We cannot bring Andrew Doherty’s house back. But we can act together to ensure that the demolition delay ordinance is made to work in the way that it was intended.
The stay of demolition ordinance needs to be tightened to clarify notification and response requirements. Demolition delays should be automatic for any property that is historic or that has been designated a local landmark under the Old Long Ridge Village Historic District Commission ordinance, Stamford’s only local historic district commission. The owner’s obligation to protect the building during the delay, including keeping it secure, weather tight, and prohibiting any abatement of hazardous materials, should be made explicit and enforced.
We believe the citizens of Stamford have had enough. A year ago, 65% of voters approved establishing a Historic Preservation Advisory Commission (HPAC) to advise City agencies and commissions in the land use review process.

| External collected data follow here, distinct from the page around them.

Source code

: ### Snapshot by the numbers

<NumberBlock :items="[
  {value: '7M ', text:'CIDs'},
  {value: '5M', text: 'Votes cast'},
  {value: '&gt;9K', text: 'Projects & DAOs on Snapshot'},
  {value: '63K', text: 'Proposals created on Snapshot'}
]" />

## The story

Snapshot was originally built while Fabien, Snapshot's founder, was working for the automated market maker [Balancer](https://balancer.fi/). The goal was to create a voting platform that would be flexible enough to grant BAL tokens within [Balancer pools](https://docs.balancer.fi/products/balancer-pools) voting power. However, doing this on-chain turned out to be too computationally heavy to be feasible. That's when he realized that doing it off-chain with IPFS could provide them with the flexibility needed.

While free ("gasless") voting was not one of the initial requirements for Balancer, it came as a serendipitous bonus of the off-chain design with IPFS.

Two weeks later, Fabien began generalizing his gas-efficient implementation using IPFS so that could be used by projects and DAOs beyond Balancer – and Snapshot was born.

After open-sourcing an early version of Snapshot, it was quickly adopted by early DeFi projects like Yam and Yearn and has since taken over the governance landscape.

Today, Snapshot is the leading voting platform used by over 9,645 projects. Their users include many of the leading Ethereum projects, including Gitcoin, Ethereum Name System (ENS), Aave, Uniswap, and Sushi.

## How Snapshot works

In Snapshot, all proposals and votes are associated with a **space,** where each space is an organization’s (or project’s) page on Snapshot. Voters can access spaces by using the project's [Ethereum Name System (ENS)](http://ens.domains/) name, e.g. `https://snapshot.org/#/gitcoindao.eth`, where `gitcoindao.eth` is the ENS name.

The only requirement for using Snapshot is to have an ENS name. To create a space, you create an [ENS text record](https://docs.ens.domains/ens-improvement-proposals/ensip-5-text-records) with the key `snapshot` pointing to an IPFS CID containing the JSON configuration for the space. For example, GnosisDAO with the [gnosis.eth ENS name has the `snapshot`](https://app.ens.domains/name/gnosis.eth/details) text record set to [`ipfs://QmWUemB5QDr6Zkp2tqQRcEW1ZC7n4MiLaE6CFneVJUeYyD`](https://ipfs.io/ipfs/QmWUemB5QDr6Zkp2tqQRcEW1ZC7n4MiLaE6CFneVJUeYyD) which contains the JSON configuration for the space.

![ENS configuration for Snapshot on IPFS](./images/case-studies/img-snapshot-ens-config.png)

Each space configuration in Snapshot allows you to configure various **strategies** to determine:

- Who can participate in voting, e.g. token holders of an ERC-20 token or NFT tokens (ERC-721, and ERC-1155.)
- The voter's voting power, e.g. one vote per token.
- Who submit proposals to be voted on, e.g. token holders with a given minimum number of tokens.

Although the Board of Representatives enacted an ordinance in April, the Mayor has failed to appoint any members. If this Commission had been in place this fiasco might have been avoided.
Reasonable measures such as demolition delays and the new advisory commission serve to protect our endangered common heritage while also protecting an owner’s property rights – all in the spirit for which Andrew Doherty risked his life to give us our future. In tipping the scales in favor of a private developer over the public good, the City impoverished us and dishonored the memory of a Connecticut American Veteran, Andrew Doherty.
We urge you to let the Mayor and your Representatives know how you feel. We are asking to City to honor its previously made promises, not to mention the law, by making sure that the fiasco that took place on High Ridge Road during the early morning hours when no one was watching does not happen again.